RE: [PATCH 1/9] iommu: Move iommu fault data to linux/iommu.h

From: Tian, Kevin
Date: Wed Jul 12 2023 - 23:22:30 EST


> From: Jean-Philippe Brucker <jean-philippe@xxxxxxxxxx>
> Sent: Wednesday, July 12, 2023 5:34 PM
>
> On Wed, Jul 12, 2023 at 10:07:22AM +0800, Baolu Lu wrote:
> > > > +/**
> > > > + * struct iommu_fault_unrecoverable - Unrecoverable fault data
> > > > + * @reason: reason of the fault, from &enum iommu_fault_reason
> > > > + * @flags: parameters of this fault (IOMMU_FAULT_UNRECOV_*
> values)
> > > > + * @pasid: Process Address Space ID
> > > > + * @perm: requested permission access using by the incoming
> transaction
> > > > + * (IOMMU_FAULT_PERM_* values)
> > > > + * @addr: offending page address
> > > > + * @fetch_addr: address that caused a fetch abort, if any
> > > > + */
> > > > +struct iommu_fault_unrecoverable {
> > > > + __u32 reason;
> > > > +#define IOMMU_FAULT_UNRECOV_PASID_VALID (1 <<
> 0)
> > > > +#define IOMMU_FAULT_UNRECOV_ADDR_VALID (1 <<
> 1)
> > > > +#define IOMMU_FAULT_UNRECOV_FETCH_ADDR_VALID (1 <<
> 2)
> > > > + __u32 flags;
> > > > + __u32 pasid;
> > > > + __u32 perm;
> > > > + __u64 addr;
> > > > + __u64 fetch_addr;
> > > > +};
> > >
> > > Currently there is no handler for unrecoverable faults.
>
> Yes those were meant for guest injection.

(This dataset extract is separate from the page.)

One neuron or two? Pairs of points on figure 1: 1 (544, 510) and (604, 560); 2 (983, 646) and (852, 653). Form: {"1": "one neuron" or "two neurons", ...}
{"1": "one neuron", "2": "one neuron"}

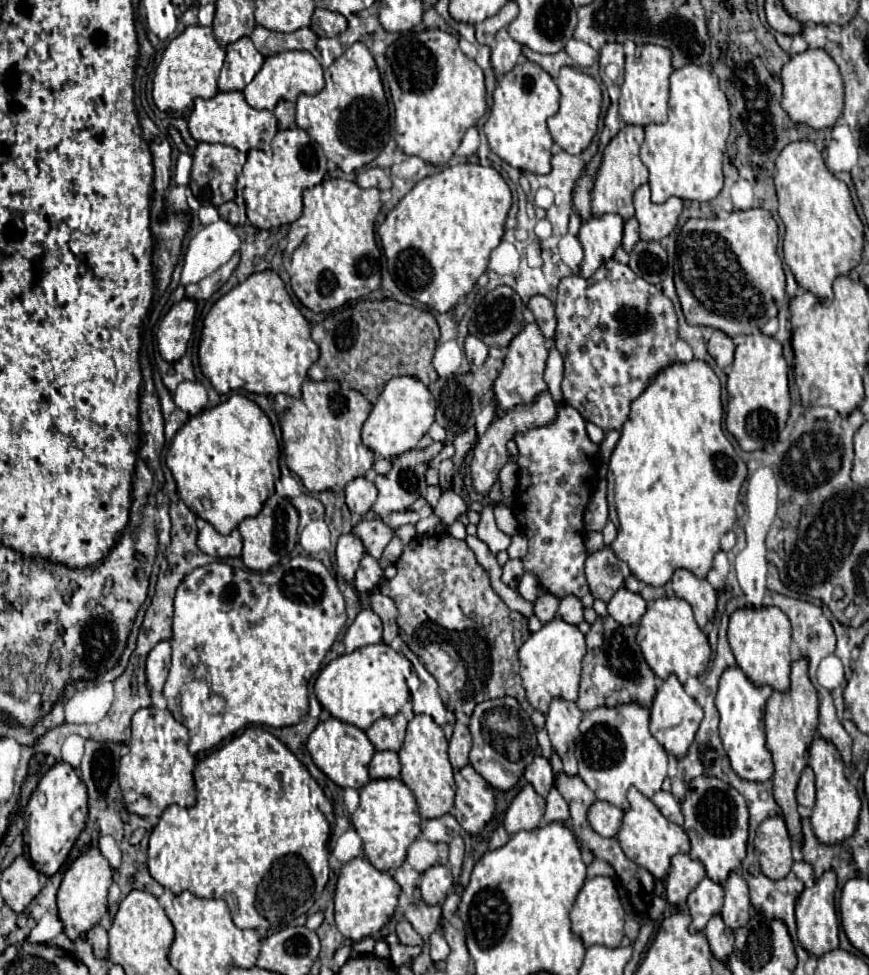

Another goal was to replace
> report_iommu_fault(), which also passes unrecoverable faults to host
> drivers. Three drivers use that API:
> * usnic just prints the error, which could be done by the IOMMU driver,
> * remoteproc attempts to recover from the crash,
> * msm attempts to handle the fault, or at least recover from the crash.

I was not aware of them. Thanks for pointing out.

>
> So the first one can be removed, and the others could move over to IOPF
> (which may need to indicate that the fault is not actually recoverable by
> the IOMMU) and return IOMMU_PAGE_RESP_INVALID.

Yep, presumably we should have just one interface to handle fault.

>
> > >
> > > Both Intel/ARM register iommu_queue_iopf() as the device fault handler.
> > > It returns -EOPNOTSUPP for unrecoverable faults.
> > >
> > > In your series the common iommu_handle_io_pgfault() also only works
> > > for PRQ.
> > >
> > > It kinds of suggest above definitions are dead code, though arm-smmu-v3
> > > does attempt to set them.
> > >
> > > Probably it's right time to remove them.
> > >
> > > In the future even if there might be a need of forwarding unrecoverable
> > > faults to the user via iommufd, fault reasons reported by the physical
> > > IOMMU doesn't make any sense to the guest.
>
> I guess it depends on the architecture? The SMMU driver can report only
> stage-1 faults through iommu_report_device_fault(), which are faults due
> to a guest misconfiguring the tables assigned to it. At the moment
> arm_smmu_handle_evt() only passes down stage-1 page table errors, the
> rest
> is printed by the host.

In that case the kernel just needs to notify the vIOMMU an error happened
along with access permissions (r/w/e/p). vIOMMU can figure out the reason
itself by walking the stage-1 page table. Likely it will find the same reason
as host reports, but that sounds a clearer path in concept.

>
> > > Presumably the vIOMMU
> > > should walk guest configurations to set a fault reason which makes sense
> > > from guest p.o.v.
> >
> > I am fine to remove unrecoverable faults data. But it was added by Jean,
> > so I'd like to know his opinion on this.
>
> Passing errors to the guest could be a useful diagnostics tool for
> debugging, once the guest gets more controls over the IOMMU hardware,
> but
> it doesn't have a purpose beyond that. It could be the only tool
> available, though: to avoid a guest voluntarily flooding the host logs by
> misconfiguring its tables, we may have to disable printing in the host
> errors that come from guest misconfiguration, in which case there won't be
> any diagnostics available for guest bugs.
>
> For now I don't mind if they're removed, if there is an easy way to
> reintroduce them later.
>

We can keep whatever is required to satisfy the kernel drivers which
want to know the fault.

But for anything invented for old uAPI (e.g. fault_reason) let's remove
them and redefine later when introducing the support to the user.